Q&A with Microsoft Research’s Kate Crawford on Her New Book, Atlas of AI

| Lauren Metter

Picture of Kate Crawford with her new book Atlas of AI

Kate Crawford is a Senior Principal Researcher at Microsoft Research (MSR) New York and a Research Professor at USC Annenberg. She’s a cofounder of the FATE group at MSR, and the author of Atlas of AI (Yale University Press, 2021). We were lucky enough to have Kate answer some questions about her new book, how AI is affecting our world, and how we study and regulate AI. 

What inspired you to write “Atlas of AI”?

My aim for this book is to map how AI is really “made,” and to understand the wider planetary costs. AI is often represented as a set of technical approaches, as abstract and immaterial. But in reality, it’s a material set of systems that rely on vast amounts of energy, low-paid human labor, and large-scale data extraction. 

A major inspiration for this book came from having the privilege of collaborating with Prof. Vladan Joler, who is both a researcher and an artist. Several years ago, we published a project called Anatomy of an AI System, which maps the entire lifecycle of an Amazon Echo. We began by thinking about the data processes, and then expanded to research the components within the device itself: Where are they mined? Where are they smelted? What are the extractive processes along the supply chain? Where are the e-waste tips located when they are thrown away? It made us contend with the much wider political economy of technology. 

Writing Atlas of AI took five years, and I went on many journeys to places where I could see the manufacturing process of AI for myself: from a lithium mine to an Amazon fulfillment center, from historical archives to giant data centers. 

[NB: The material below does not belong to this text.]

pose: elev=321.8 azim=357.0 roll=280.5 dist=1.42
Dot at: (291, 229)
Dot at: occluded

How is AI technology impacting the world — for better or worse?

AI technologies have much potential, be it for tracking climate change to translating languages. But as many researchers have shown, they can also come at a real cost. How we assess those costs is of critical importance, because the benefits and harms aren’t evenly distributed. 

We can’t presume that that every AI technology is necessary or worthwhile, or that the downsides will affect all communities the same way. For example, a number of scholars, including Emma Strubell, Timnit Gebru, Meg Mitchell, and Sasha Luccioni, among many others, have documented the environmental impact of machine learning and large language models, and also pointed to how the worst impacts are felt by communities of color and those living in poverty. We rarely think of how training a new AI model has enormous environmental consequences, but with the current climate emergency, we have a responsibility to understand the full social and ecological implications. Likewise with labor — there are so many kinds of hidden labor all along the supply chain, from miners to crowdworkers (and for more on the experiences of crowdworkers, I recommend Ghost Work by Microsoft colleagues Mary Gray and Sid Suri).  These are serious challenges we face that we cannot ignore, especially if we want the potential benefits of AI to be distributed justly and fairly.

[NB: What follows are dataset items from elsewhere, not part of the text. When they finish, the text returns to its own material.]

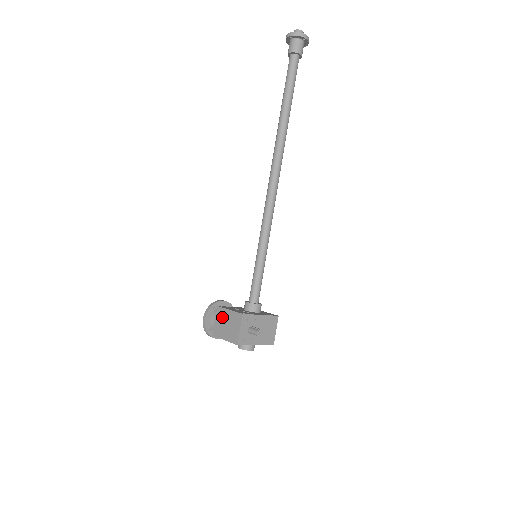
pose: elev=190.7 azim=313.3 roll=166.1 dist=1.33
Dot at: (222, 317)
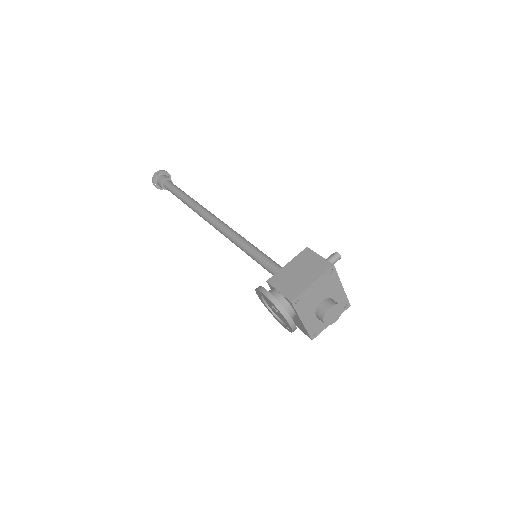
Dot at: (285, 277)
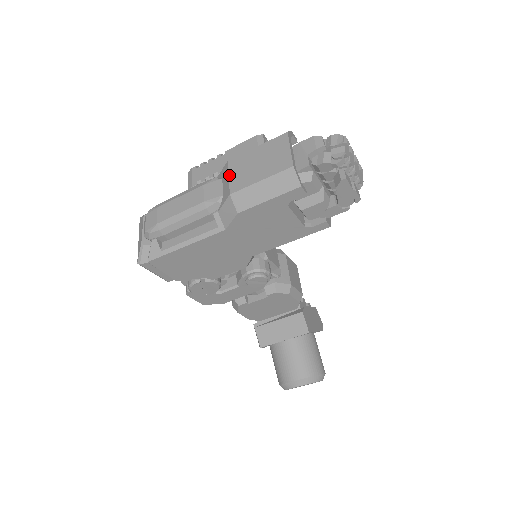
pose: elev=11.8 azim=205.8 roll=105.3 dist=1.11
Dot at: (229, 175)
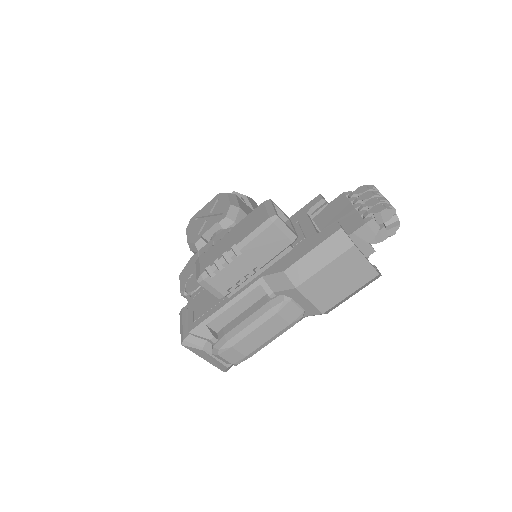
Dot at: (309, 300)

Where do you see the advancement of AI technology going in the future?

There’s a tendency to focus on technological advances, but there are also exciting advancements happening in how we study and regulate AI. For example, we’ve seen tremendous growth in work across the wider social, political, and ecological implications of AI, as well as work on fairness, accountability, transparency and ethics (what we call FATE at MSR).  In the EU, there’s been some substantive  progress toward creating an omnibus regulatory framework for AI, the so-called AI Act. There’s a pressing need in the US for governance and regulation to catch up to help ensure that our rights are protected when technologies are deployed. In this context, it’s interesting to see that Eric Lander and Alondra Nelson at the Office of Science and Technology Policy in the White House are calling for a bill of rights for AI.

What is the biggest takeaway you want your readers to have after reading your book?

I hope that after reading my book, people have new ways of understanding AI. AI can seem like a spectral force — as disembodied computation — but these systems are anything but abstract. They are physical infrastructures that are reshaping the Earth, while simultaneously shifting how we see the world and each other. It’s important to understand how AI is contributing to widening asymmetries of power. But no arrangement of power is inevitable — which means that things can be different if we have a commitment to a more just and sustainable world. 

How long have you been with Microsoft Research and What’s your favorite part of your job?

I’ve been at MSR for almost ten years, and I can easily say my favorite part of the job is the people I get to work with. I’m blown away by the brilliance and generosity of my colleagues. I’ve been lucky enough to work with both the Social Media Collective in the MSR New England lab and the FATE group at MSR New York, and these are such extraordinarily warm, creative, and thoughtful communities of scholars and activists. I’m grateful to learn from them every day.